Last night the Toronto Humane Society voted to elect a new board of directors and one of the candidates was the former THS President who has a strict anti-euthanasia policy, even for dogs that have been assessed to be unfit for adoption.
I’m a dog nut who doesn’t have a dog. When a creature with a wagging tail approaches me I’m crouched and in the petting position before you can say Milk Bone. If I had been in Hurricane Katrina, rescuers would have had to drag me kicking and screaming before I would ever have left a pet behind. I’ve always been pro-adoption when it comes to adding a fur baby to the family. But in recent years I’ve changed my mind about saving every single one and I’m now opposed to the Mom-and-Pop rescue organizations that go into a place like the Humane Society and “rescue” the dogs that have been assessed by experts and are marked for death.
I have tried to make a family member out of two such dogs. One, a Spaniel named Louie, I never even bonded with mostly because he bit me every time I put a hand out to pet him. He couldn’t be brushed or bathed and was desperate to be the centre of attention. After a long and painful year trying to rehab him, a friend took Louie with no better results, so he was sent to a farm – a real farm – where he could run like the wind and be the only pet, which is all he ever wanted.
Sammy was a Beagle-Bassett cross with whom I fell in love at first sight after seeing her photo on a Mom-and-Pop rescue shelter website. The husband and wife ran their little operation outside of the city on a shoestring and literally put everything they had into it, housing dogs in a fenced-in area of their back yard and living day to day on donations and hope. They took in the dogs that were deemed unadoptable, believing they were just misunderstood and deserved a shot at a good life. We picked up Sammy, this little underfed, stinky creature and she let loose with an adorable, raspy, continuous howl when I gave her a bath. She was an odd little being. I would find her in the strangest positions, like this one, with her back feet on the wall.
She didn’t like to play or simply didn’t know how. She would give a bored look of disinterest if you rolled a ball to her. The only toys she enjoyed were fuzzy stuffed animals. She would mock-chew them by rubbing her front teeth on the fur. It was friggin’ cute. It wasn’t until we let her off-leash in an open field that we figured out what she liked to do for fun – run. She would become a blur, making wide circles around us as long as we would let her go. But if she picked up a scent – goodbye. After one particularly heart-wrenching afternoon looking for her all over the neighbourhood, she never got off a 30′ lead again.
I’ve never had a dog that walked so well on a leash. She never pulled and she stopped when I stopped, turned when I turned. But as a few weeks passed and she got more comfortable in her new environment, the problems started. She reduced decorative wordwork to kindling when we weren’t there. Lee Roy, our Border Collie, suddenly turned up with a deep puncture wound in one ear, which we assumed happened in a flash at the dog park one day. (Surgery to fix it was $1100.) At the suggestion of a veterinarian who specialized in behavior problems, we set up a video camera when we went out and could not believe our eyes. For more than an hour, until the tape ran out, Sammy paced frantically, howled and cried after we left. We tried all of the vet’s advice. We attempted to distract her with treats but she wasn’t a foodie. When we crated her she tore open her gums by trying to chew her way out and we found her with her face covered in blood. We couldn’t put her in a closed room because she either destroyed everything or hurt herself trying. We even tried a calming medication and that bought me until exactly 11 am each morning. I would do the morning show and then rush home – forget lunches with friends or anything spontaneous. If I wasn’t home by 11:05 the woodwork was at risk again.

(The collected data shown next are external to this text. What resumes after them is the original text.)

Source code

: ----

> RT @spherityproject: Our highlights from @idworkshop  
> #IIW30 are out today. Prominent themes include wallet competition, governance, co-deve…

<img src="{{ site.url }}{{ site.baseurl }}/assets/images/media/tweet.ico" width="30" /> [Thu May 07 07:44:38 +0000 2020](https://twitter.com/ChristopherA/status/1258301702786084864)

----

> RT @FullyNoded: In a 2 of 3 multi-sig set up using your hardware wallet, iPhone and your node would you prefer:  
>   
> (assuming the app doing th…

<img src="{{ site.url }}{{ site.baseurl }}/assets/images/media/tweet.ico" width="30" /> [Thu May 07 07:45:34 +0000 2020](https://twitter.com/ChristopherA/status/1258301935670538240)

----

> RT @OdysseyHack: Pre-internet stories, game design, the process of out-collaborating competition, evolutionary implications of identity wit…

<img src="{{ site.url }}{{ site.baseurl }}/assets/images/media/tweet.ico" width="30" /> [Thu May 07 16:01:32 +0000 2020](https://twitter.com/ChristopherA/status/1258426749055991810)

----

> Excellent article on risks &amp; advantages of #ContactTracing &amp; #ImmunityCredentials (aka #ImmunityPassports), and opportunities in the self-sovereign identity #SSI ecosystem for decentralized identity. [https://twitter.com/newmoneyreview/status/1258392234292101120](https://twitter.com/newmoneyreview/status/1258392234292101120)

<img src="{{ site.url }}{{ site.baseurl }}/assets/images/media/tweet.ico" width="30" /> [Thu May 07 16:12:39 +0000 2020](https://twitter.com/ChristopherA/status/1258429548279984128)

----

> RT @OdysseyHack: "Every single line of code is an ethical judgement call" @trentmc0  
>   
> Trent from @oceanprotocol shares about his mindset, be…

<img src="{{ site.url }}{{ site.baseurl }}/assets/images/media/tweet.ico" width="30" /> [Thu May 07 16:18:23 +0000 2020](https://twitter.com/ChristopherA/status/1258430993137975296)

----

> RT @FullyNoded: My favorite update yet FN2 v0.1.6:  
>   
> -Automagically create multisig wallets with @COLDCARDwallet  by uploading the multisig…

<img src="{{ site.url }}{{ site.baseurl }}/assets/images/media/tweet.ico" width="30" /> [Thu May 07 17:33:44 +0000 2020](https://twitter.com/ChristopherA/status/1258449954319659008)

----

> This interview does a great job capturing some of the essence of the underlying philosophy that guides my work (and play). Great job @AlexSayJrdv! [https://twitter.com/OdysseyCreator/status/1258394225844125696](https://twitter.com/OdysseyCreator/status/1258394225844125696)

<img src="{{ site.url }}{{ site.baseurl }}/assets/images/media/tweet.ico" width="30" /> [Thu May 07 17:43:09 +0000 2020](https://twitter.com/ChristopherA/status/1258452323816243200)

Sammy wasn’t a joy. She was loved but she became a chore. My life revolved around her. It was almost like leaving my job and rushing to a second job. And we knew we couldn’t medicate this poor thing indefinitely. Something had to give. Finally, one day I came home to a crime scene worthy of CSI. Blood splatters lined the walls and carpet leading to the master bedroom where I found the cat, Stan, under the bed, terrified and bleeding. Sammy had blood on her muzzle. That was the end of the line.

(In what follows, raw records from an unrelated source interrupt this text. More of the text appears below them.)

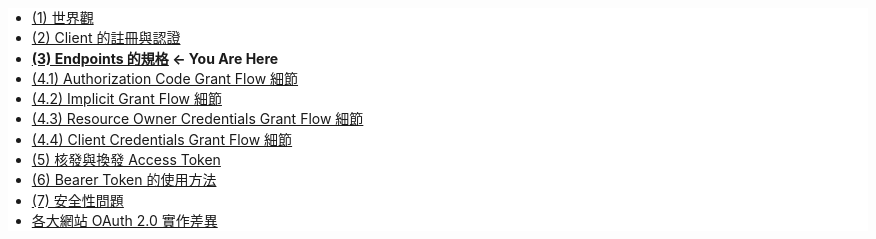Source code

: * [(1) 世界觀](http://blog.yorkxin.org/posts/2013/09/30/oauth2-1-introduction/)
* [(2) Client 的註冊與認證](http://blog.yorkxin.org/posts/2013/09/30/oauth2-2-cilent-registration/)
* **[(3) Endpoints 的規格](http://blog.yorkxin.org/posts/2013/09/30/oauth2-3-endpoints/) ← You Are Here**
* [(4.1) Authorization Code Grant Flow 細節](http://blog.yorkxin.org/posts/2013/09/30/oauth2-4-1-auth-code-grant-flow/)
* [(4.2) Implicit Grant Flow 細節](http://blog.yorkxin.org/posts/2013/09/30/oauth2-4-2-implicit-grant-flow/)
* [(4.3) Resource Owner Credentials Grant Flow 細節](http://blog.yorkxin.org/posts/2013/09/30/oauth2-4-3-resource-owner-credentials-grant-flow/)
* [(4.4) Client Credentials Grant Flow 細節](http://blog.yorkxin.org/posts/2013/09/30/oauth2-4-4-client-credentials-grant-flow/)
* [(5) 核發與換發 Access Token](http://blog.yorkxin.org/posts/2013/09/30/oauth2-5-issuing-tokens/)
* [(6) Bearer Token 的使用方法](http://blog.yorkxin.org/posts/2013/09/30/oauth2-6-bearer-token/)
* [(7) 安全性問題](http://blog.yorkxin.org/posts/2013/09/30/oauth2-7-security-considerations/)
* [各大網站 OAuth 2.0 實作差異](http://blog.yorkxin.org/posts/2013/09/30/oauth2-implementation-differences-among-famous-sites/)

Some jerk or jerks had neglected and possibly abused Sammy and ruined her chances for integrating into a family. It wasn’t her fault. I don’t think most people would have tried as hard or as long as we did and it was very painful to have to give up. But would I do it all again? No way. Sammy should not have been “rescued” from the Humane Society whose experts deemed her unfit for adoption only to put us through two years of torment. And that’s why the anti-euthanasia guy is wrong and although the results haven’t yet been made public, I hope he didn’t make it to the executive board. People have ruined the animals, that’s true, but they’re ruined all the same. I wouldn’t want anyone else to go through half the heartbreak that I went through trying to rehabilitate a dog that simply couldn’t be saved.